(ASSIGNED TASK) Among the entries below, retype exactly the lines starting with the one with "liên kết kiến thức – vận dụng" and going on through the one with "Obtenir un devis et réserver", but not the pictures.

Stored data entries
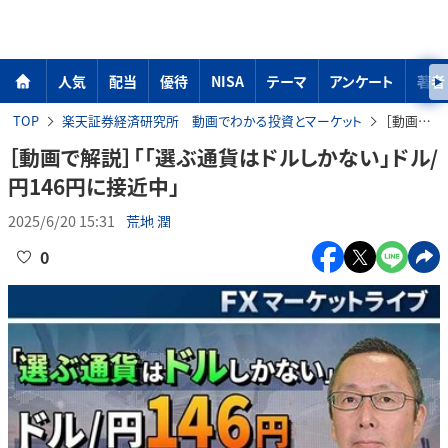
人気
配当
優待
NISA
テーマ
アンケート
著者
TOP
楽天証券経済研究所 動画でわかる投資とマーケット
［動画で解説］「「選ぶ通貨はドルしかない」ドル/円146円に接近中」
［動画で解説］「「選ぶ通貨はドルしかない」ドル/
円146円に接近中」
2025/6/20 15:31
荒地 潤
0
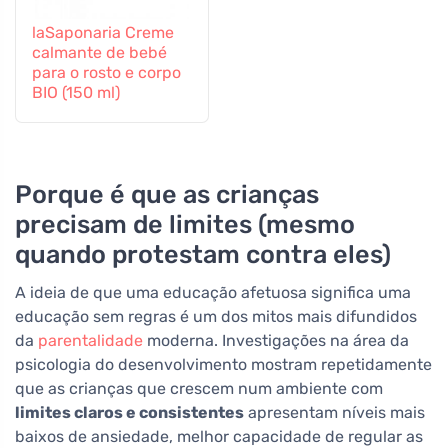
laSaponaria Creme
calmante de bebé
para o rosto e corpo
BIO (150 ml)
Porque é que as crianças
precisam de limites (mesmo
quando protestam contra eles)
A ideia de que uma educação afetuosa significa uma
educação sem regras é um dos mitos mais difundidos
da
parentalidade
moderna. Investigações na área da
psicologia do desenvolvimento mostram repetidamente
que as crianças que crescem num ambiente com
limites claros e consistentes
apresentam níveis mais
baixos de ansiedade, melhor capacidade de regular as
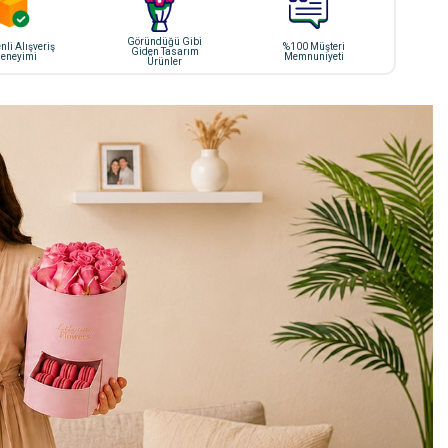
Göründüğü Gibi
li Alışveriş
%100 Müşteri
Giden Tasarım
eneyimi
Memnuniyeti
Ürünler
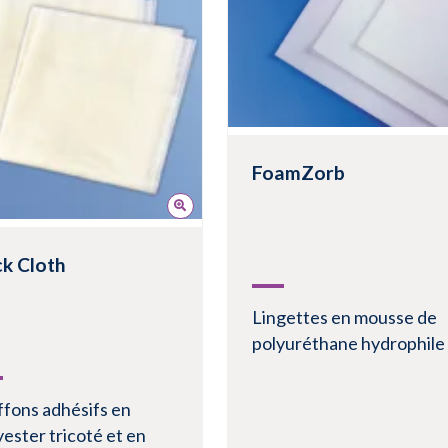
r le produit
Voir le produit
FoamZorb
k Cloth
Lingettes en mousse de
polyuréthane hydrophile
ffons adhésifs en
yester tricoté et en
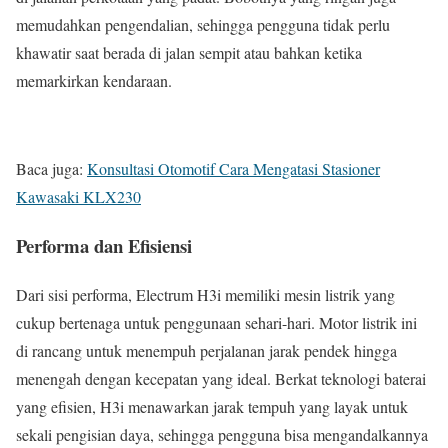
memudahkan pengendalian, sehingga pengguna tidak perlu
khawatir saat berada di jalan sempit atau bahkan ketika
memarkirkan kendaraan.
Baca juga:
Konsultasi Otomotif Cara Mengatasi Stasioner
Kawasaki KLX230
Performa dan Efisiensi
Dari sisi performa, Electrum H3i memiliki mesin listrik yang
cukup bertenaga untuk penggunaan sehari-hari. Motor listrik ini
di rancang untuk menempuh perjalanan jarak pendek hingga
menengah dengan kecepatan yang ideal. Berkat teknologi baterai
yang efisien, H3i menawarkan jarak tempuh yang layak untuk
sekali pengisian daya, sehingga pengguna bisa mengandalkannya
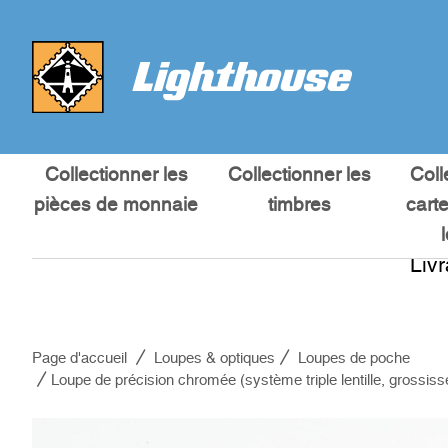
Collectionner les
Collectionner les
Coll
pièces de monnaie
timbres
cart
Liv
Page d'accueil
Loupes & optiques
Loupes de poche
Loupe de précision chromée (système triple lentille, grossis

--

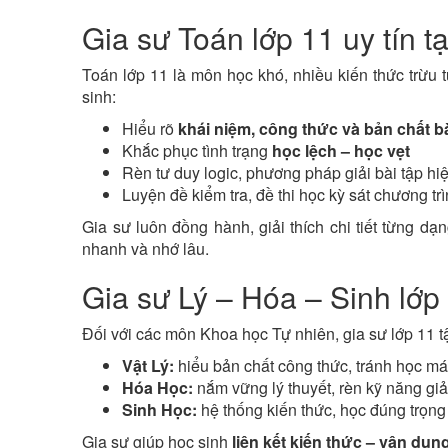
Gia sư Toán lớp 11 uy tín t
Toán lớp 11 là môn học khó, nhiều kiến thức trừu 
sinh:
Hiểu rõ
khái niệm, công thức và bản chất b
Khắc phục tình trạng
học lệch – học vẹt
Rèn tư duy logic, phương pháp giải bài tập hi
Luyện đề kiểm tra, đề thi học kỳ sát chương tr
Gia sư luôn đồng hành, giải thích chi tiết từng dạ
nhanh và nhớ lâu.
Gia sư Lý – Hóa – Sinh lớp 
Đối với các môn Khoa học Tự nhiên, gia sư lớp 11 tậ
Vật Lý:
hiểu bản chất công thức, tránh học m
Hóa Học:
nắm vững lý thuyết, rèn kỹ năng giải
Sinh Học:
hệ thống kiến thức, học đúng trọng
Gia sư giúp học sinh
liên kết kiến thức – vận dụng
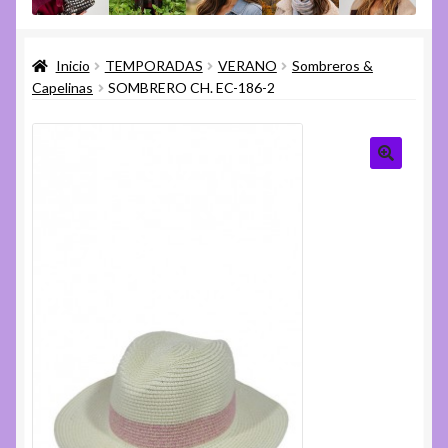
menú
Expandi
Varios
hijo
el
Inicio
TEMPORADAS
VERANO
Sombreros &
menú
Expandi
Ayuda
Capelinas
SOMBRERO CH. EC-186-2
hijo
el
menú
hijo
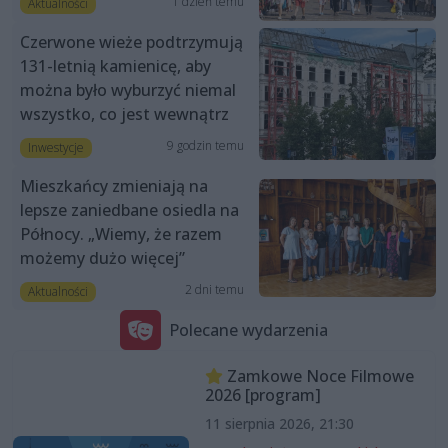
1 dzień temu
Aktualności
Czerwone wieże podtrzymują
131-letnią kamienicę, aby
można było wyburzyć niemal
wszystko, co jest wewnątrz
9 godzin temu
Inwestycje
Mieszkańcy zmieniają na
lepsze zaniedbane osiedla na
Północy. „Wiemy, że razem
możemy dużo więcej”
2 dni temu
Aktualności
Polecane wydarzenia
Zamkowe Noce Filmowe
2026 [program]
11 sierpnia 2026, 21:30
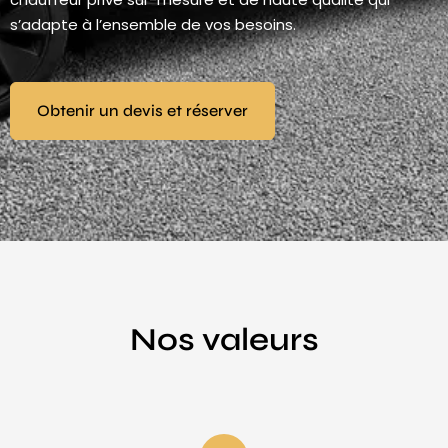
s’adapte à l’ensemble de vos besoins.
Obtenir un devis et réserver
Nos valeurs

* * *

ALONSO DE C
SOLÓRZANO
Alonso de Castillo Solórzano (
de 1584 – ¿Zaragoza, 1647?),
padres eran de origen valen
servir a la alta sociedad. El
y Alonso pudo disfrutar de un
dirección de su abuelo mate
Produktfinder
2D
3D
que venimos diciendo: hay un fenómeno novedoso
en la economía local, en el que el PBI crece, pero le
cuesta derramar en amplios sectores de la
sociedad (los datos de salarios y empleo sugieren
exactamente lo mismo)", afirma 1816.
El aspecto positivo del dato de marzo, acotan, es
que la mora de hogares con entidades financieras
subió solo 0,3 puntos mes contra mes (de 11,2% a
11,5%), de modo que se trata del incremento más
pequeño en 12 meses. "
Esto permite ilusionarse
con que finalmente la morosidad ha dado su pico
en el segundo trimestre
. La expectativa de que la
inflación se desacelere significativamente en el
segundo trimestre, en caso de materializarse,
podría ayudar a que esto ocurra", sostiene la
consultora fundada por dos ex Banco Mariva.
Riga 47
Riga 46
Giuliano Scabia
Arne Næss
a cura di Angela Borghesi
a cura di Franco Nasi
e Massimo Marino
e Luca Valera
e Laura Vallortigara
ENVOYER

(ANSWER TO THE EXERCISE)
liên kết kiến thức – vận dụng
menú
Expandi
Varios
hijo
el
Inicio
TEMPORADAS
VERANO
Sombreros &
menú
Expandi
Ayuda
Capelinas
SOMBRERO CH. EC-186-2
hijo
el
menú
hijo
1 dzień temu
Aktualności
Czerwone wieże podtrzymują
131-letnią kamienicę, aby
można było wyburzyć niemal
wszystko, co jest wewnątrz
9 godzin temu
Inwestycje
Mieszkańcy zmieniają na
lepsze zaniedbane osiedla na
Północy. „Wiemy, że razem
możemy dużo więcej”
2 dni temu
Aktualności
Polecane wydarzenia
Zamkowe Noce Filmowe
2026 [program]
11 sierpnia 2026, 21:30
s’adapte à l’ensemble de vos besoins.
Obtenir un devis et réserver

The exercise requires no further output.